A growing section of consumers, largely youth, has started moving away from advertising, especially intrusive. Brands have been forced to be subtle in their communication. What equips an agency to effectively and successfully tackle this change?

It is difficult to quantify with a lot of certainty to the extent what is accurate. There are things that we have difficulty measuring. If you say, we're exposed to less ad-supported premium video content that might be true. Even then, it's hard to know, hard to quantify. It would be interesting to do a cross country study of this.

So how are the agencies tackling with this problem?

The real issue is can you accomplish your goal with the medium available to you. I think we focus too much on the reduction of consumption. And we should be focusing more looking at large advertisers who are reach-focused. Often we're focusing on the wrong metrics, because that is what is available, not what we need. But as long as reach is holding up relatively better than the next best alternative, advertisers will want to spend money in that medium.
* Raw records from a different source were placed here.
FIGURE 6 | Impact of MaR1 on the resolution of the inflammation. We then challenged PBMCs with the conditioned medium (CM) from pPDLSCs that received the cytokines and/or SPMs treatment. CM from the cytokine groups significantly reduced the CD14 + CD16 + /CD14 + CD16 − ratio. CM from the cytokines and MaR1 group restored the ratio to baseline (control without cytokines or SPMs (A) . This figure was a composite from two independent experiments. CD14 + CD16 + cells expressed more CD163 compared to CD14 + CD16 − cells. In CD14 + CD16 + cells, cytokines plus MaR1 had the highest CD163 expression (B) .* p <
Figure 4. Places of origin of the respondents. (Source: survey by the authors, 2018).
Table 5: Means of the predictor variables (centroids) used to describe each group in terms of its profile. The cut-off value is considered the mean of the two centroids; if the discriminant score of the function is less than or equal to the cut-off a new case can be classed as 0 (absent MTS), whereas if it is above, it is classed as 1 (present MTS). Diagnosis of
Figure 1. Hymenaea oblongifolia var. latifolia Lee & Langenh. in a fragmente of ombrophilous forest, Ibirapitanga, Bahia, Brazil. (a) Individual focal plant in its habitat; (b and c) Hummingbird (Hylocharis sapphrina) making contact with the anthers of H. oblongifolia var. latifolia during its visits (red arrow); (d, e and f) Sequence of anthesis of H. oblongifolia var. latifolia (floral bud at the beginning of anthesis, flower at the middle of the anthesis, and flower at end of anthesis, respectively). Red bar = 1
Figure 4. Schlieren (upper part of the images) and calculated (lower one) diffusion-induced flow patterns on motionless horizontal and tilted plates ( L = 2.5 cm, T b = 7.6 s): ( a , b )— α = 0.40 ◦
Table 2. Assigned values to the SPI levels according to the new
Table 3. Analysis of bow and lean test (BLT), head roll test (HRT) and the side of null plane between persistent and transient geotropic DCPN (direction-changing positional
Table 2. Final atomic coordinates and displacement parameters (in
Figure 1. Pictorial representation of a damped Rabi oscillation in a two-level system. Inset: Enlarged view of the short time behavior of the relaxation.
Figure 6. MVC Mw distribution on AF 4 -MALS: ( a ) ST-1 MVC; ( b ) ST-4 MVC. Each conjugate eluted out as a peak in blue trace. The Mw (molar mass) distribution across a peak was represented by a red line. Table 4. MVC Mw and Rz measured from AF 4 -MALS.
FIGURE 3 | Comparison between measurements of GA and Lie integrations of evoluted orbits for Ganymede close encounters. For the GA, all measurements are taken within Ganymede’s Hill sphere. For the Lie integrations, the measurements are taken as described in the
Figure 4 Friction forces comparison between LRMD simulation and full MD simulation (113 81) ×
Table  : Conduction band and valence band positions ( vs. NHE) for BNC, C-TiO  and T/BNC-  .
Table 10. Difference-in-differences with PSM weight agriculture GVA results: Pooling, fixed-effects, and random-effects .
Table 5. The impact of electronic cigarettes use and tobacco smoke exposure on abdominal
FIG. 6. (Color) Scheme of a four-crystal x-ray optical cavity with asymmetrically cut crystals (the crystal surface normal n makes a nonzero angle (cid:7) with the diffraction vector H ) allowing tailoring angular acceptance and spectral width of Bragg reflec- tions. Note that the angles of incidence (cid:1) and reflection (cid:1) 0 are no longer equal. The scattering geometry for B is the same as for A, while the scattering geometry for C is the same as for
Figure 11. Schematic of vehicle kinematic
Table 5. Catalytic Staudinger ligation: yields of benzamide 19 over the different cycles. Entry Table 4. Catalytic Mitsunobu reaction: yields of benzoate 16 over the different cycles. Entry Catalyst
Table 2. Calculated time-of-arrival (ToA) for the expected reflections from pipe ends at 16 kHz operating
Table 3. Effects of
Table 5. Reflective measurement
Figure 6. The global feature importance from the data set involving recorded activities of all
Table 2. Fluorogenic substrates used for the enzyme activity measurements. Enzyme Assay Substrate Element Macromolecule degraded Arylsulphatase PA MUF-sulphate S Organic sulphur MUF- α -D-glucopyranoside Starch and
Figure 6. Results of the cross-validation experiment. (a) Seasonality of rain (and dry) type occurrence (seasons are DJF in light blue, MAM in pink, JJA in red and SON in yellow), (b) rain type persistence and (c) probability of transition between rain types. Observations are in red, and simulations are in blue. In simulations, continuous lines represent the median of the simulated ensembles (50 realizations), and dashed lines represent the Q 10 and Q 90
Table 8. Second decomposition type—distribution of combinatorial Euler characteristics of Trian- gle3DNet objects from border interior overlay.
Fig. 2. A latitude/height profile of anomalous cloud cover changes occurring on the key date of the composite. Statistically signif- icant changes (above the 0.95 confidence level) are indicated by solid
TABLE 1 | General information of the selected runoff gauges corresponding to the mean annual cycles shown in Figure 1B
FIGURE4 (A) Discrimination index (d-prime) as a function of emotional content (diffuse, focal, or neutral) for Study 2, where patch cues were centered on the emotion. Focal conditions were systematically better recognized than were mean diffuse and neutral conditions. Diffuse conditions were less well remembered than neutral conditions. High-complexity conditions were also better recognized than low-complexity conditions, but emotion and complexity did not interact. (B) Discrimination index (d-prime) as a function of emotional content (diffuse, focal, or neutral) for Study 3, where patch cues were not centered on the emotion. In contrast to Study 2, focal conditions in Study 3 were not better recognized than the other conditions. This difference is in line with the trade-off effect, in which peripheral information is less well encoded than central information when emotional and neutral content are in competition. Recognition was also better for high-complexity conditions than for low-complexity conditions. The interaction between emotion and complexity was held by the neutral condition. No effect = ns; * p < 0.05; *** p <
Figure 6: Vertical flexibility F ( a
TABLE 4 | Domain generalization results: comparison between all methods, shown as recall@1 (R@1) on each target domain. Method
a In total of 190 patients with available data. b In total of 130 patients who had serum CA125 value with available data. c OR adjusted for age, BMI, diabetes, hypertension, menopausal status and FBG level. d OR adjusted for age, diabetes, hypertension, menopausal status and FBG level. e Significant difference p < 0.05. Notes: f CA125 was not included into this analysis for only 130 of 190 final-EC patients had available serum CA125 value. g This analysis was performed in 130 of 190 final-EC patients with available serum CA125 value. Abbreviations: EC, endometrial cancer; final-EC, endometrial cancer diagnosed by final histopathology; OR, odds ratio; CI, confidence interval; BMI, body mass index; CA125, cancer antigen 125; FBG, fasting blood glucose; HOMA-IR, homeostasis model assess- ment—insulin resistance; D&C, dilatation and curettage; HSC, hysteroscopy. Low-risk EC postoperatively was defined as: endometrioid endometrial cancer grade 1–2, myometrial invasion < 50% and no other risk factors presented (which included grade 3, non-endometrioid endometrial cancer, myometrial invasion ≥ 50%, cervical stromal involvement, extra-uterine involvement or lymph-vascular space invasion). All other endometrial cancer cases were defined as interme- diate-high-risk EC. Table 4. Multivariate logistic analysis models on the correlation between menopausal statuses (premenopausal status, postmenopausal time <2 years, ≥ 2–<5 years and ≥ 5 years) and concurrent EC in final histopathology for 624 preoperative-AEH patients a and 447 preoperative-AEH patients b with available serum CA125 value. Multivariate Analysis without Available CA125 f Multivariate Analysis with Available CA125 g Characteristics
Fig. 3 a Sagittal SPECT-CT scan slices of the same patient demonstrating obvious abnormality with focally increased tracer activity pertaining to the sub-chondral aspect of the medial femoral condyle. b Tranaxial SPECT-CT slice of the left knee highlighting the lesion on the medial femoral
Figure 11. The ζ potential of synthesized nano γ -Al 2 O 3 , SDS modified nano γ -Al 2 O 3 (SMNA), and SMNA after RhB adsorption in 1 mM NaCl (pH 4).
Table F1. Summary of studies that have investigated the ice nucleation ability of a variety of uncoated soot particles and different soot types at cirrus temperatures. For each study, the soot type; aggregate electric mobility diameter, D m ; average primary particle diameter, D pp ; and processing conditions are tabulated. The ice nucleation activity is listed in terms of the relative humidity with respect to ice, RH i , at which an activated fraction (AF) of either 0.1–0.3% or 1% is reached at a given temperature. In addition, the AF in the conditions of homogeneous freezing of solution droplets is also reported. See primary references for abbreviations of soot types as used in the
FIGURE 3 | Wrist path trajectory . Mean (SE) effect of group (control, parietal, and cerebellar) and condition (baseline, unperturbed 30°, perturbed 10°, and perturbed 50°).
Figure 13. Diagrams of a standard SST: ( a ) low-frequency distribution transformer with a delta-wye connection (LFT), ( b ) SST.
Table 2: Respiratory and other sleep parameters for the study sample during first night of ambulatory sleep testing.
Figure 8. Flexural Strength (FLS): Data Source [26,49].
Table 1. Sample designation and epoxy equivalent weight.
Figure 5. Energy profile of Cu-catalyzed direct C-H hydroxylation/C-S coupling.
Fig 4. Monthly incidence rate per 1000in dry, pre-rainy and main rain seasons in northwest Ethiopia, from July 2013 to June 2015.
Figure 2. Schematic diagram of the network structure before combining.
Question is what is the next best alternative available? Now, at some point, let's just say it's no longer possible to reach 60% of your target audience over the course of campaign flight, even if you bought every available unit, and I think this is increasingly the case for younger audiences. I think then it comes back to first, do you have the right goal, is reach the right metric to begin with? Second, what are the other ways to build your brand? Are there other ways they can think of investing in their products? It doesn't need to include paid advertising. It should be up to individual brands, and the people working on those brands.

Maybe you've got the wrong units to start with. So maybe the whole premise of buying a bunch of gross rating points, or buying TV impressions, is that necessarily the right thing? Should you be optimising your campaigns for that? Or should you be rethinking the whole thing? When it comes to marketing in general, not enough marketers have established credible alternatives. One of the solutions is that we should be thinking about totally different alternatives to help marketers satisfy their marketing goals.

Is the growth of content marketing satisfactory? What kind of growth do you predict over the next five years?

Content marketing is a tactic. It should grow faster. There will always be brands who find a benefit to developing content to reinforce what their brand is trying to accomplish. It is not necessary that every brand should do. And therefore, what's the right rate of growth? It's almost a function of fashion. Objectively, there clearly are more and more brands that are looking at it. Defining number is hard and quantifying is even harder.

Digital video consumption is at its peak but it lacks a credible, unified measurement system.  Will we see a solution to this?

There will always be incremental improvement, I don't think measurement only gets harder and harder. What we define as being part of the medium moves faster than the tools and the systems and the agreements between all the different industry participants can find solutions.

How much focus do you have on the India market?

A fair amount of focus would be there on India since it's now a top-10 market. It's still growing pretty rapidly. It's one of the countries I try to familiarise myself with. India is a market where I plan to spend time thinking about the data and making sure that I understand the underlying trends going on in depth.

How different would your approach be for India, given that it is the most diverse demographic?

It's not that the diversity of the market that makes it challenging. I think it’s fragmentation that can always make it hard to assess markets. I think every company's data presents different problems. For example, if you have a really fragmented market but if you have a great census or a great source of truth of data such as a government Census Bureau, all problems are solved.